Pursuant to § 2244(d)(1)(A), Petitioner had one year, absent any tolling, from the date his convictions became final to file his federal habeas corpus petition. Petitioner's state court judgments are dated July 13, 1999. He then had thirty days to file a direct appeal. See Fla. R. App. P. 9.140(b)(3). Since Petitioner did not file a direct appeal, his convictions became final on August 12, 1999, thirty days after the written sentences were rendered. Thus, he had through August 12, 2000, absent any tolling, to file his § 2254 petition.

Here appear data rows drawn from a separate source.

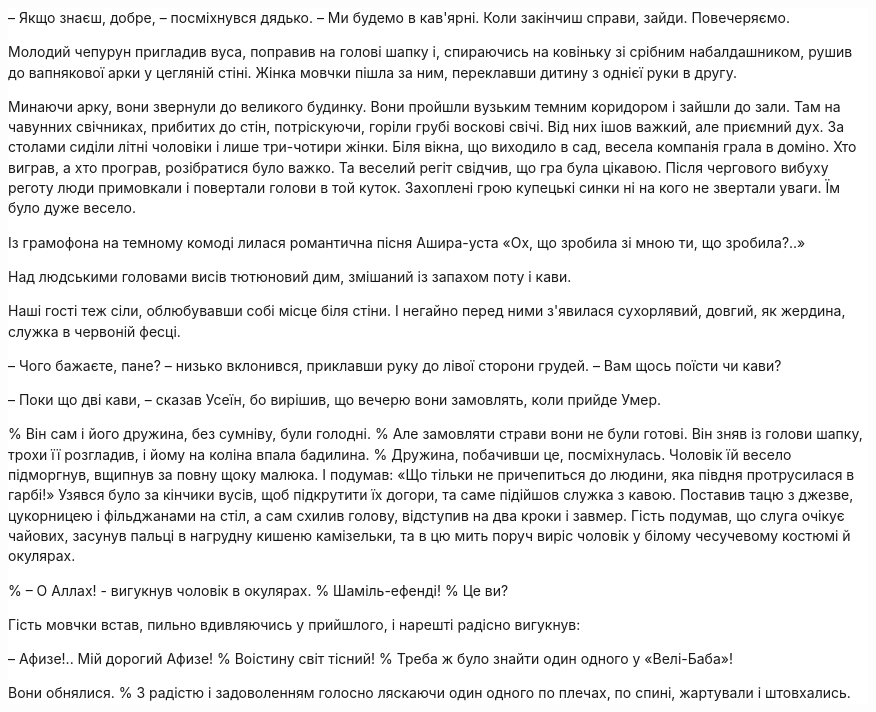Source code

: – Якщо знаєш, добре, – посміхнувся дядько.
– Ми будемо в кав'ярні.
Коли закінчиш справи, зайди.
Повечеряємо.

Молодий чепурун пригладив вуса, поправив на голові шапку і, спираючись на ковіньку зі срібним набалдашником, рушив до вапнякової арки у цегляній стіні.
Жінка мовчки пішла за ним, переклавши дитину з однієї руки в другу.

Минаючи арку, вони звернули до великого будинку.
Вони пройшли вузьким темним коридором і зайшли до зали.
Там на чавунних свічниках, прибитих до стін, потріскуючи, горіли грубі воскові свічі. Від них ішов важкий, але приємний дух.
За столами сиділи літні чоловіки і лише три-чотири жінки.
Біля вікна, що виходило в сад, весела компанія грала в доміно.
Хто виграв, а хто програв, розібратися було важко. Та веселий регіт свідчив, що гра була цікавою.
Після чергового вибуху реготу люди примовкали і повертали голови в той куток.
Захоплені грою купецькі синки ні на кого не звертали уваги. Їм було дуже весело.

Із грамофона на темному комоді лилася романтична пісня Ашира-уста «Ох, що зробила зі мною ти, що зробила?..»

Над людськими головами висів тютюновий дим, змішаний із запахом поту і кави.

Наші гості теж сіли, облюбувавши собі місце біля стіни.
І негайно перед ними з'явилася сухорлявий, довгий, як жердина, служка в червоній фесці.

– Чого бажаєте, пане? – низько вклонився, приклавши руку до лівої сторони грудей.
– Вам щось поїсти 
чи кави?

– Поки що дві кави, – сказав Усеїн, бо вирішив, що вечерю вони замовлять, коли прийде Умер.

% Він сам і його дружина, без сумніву, були голодні.
% Але замовляти страви вони не були готові.
Він зняв із голови шапку, трохи її розгладив, і йому на коліна впала бадилина.
% Дружина, побачивши це, посміхнулась.
Чоловік їй весело підморгнув, вщипнув за повну щоку малюка.
І подумав: «Що тільки не причепиться до людини, яка півдня протрусилася в гарбі!» Узявся було за кінчики вусів, щоб підкрутити їх догори, та саме підійшов служка з кавою. Поставив тацю з джезве, цукорницею і фільджанами на стіл, а сам схилив голову, відступив на два кроки і завмер.
Гість подумав, що слуга очікує чайових, засунув пальці в нагрудну кишеню камізельки, та в цю мить поруч виріс чоловік у білому чесучевому костюмі й окулярах.

% – О Аллах! - вигукнув чоловік в окулярах.
% Шаміль-ефенді!
% Це ви?

Гість мовчки встав, пильно вдивляючись у прийшлого, і нарешті радісно вигукнув:

– Афизе!..
Мій дорогий Афизе!
% Воістину світ тісний! 
% Треба ж було знайти один одного у «Велі-Баба»!

Вони обнялися.
% З радістю і задоволенням голосно ляскаючи один одного по плечах, по спині, жартували і штовхались.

Although Petitioner filed numerous state post-conviction matters from April 4, 2000, through February 11, 2002, which would have arguably tolled the one-year period, Petitioner had no state court proceedings pending from December of 2002 through April of 2004. Therefore, over one year lapsed wherein no state court proceedings were pending to toll the statute of limitations. Thus, the instant habeas petition was not timely filed and must be denied.
The record indicates that on April 27, 2004, Petitioner initiated an action against the clerk of the circuit court in the Fifth District Court of Appeal.

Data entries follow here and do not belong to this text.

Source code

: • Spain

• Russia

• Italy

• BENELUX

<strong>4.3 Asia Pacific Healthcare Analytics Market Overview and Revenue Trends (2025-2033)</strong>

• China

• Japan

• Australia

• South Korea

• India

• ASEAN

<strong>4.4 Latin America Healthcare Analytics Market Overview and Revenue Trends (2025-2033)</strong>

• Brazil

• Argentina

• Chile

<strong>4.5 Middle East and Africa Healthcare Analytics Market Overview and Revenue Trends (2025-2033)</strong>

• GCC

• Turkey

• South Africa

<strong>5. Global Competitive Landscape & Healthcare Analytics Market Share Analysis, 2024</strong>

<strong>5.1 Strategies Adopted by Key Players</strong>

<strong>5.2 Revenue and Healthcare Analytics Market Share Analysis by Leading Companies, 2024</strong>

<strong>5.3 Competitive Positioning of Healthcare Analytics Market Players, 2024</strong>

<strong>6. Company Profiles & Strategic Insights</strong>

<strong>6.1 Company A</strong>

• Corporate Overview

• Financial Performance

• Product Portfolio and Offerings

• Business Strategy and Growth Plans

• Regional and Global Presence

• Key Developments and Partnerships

In his reply brief, Petitioner states in a conclusory fashion that he "is actually innocent under federal law's [sic]." (Doc. No. 24 at 2.) Thus, it appears Petitioner may be arguing that the one-year limitation should not bar his claims because he is "actually innocent." For purposes of this discussion, the Court will assume, without deciding, that a showing of actual innocence is sufficient to relieve habeas petitioners from the burdens imposed by § 2244(d). "[I]n order to present a valid claim of actual innocence the petitioner must show that there is reliable `new' evidence (i.e. not presented at trial) `showing that it is more likely than not that no reasonable juror would have convicted him.'" Thomas v. Straub, 10 F. Supp. 2d 834, 836 (E.D. Mich. 1998). In the present case, Petitioner does not support his allegation of innocence with sufficient evidence to undermine the Court's confidence in the outcome of his criminal proceedings. See Schlup v. Delo, 513 U.S. 298, 316 (1995). Petitioner simply has not presented new, reliable evidence demonstrating his actual innocence. Therefore, he does not come under the actual innocence exception, if such an exception exists.
In Wyzykowski v. Department of Corrections, 226 F.3d 1213, 1218 (11th Cir. 2000), the Eleventh Circuit Court of Appeals declined to decide whether there is an actual innocence exception to the time limitation of § 2244(d). Instead, the court stated that "the factual issue of whether the petitioner can make a showing of actual innocence should be first addressed. . . ."
Any of Petitioner's allegations that attempt to excuse his failure to file the instant petition within the one-year period of limitation and that are not specifically addressed herein have been found to be without merit.
Accordingly, it is hereby ORDERED AND ADJUDGED:
1. This case is DISMISSED WITH PREJUDICE.
2. The Clerk of the Court shall enter judgment accordingly and is directed to close this case.
DONE AND ORDERED at Orlando, Florida.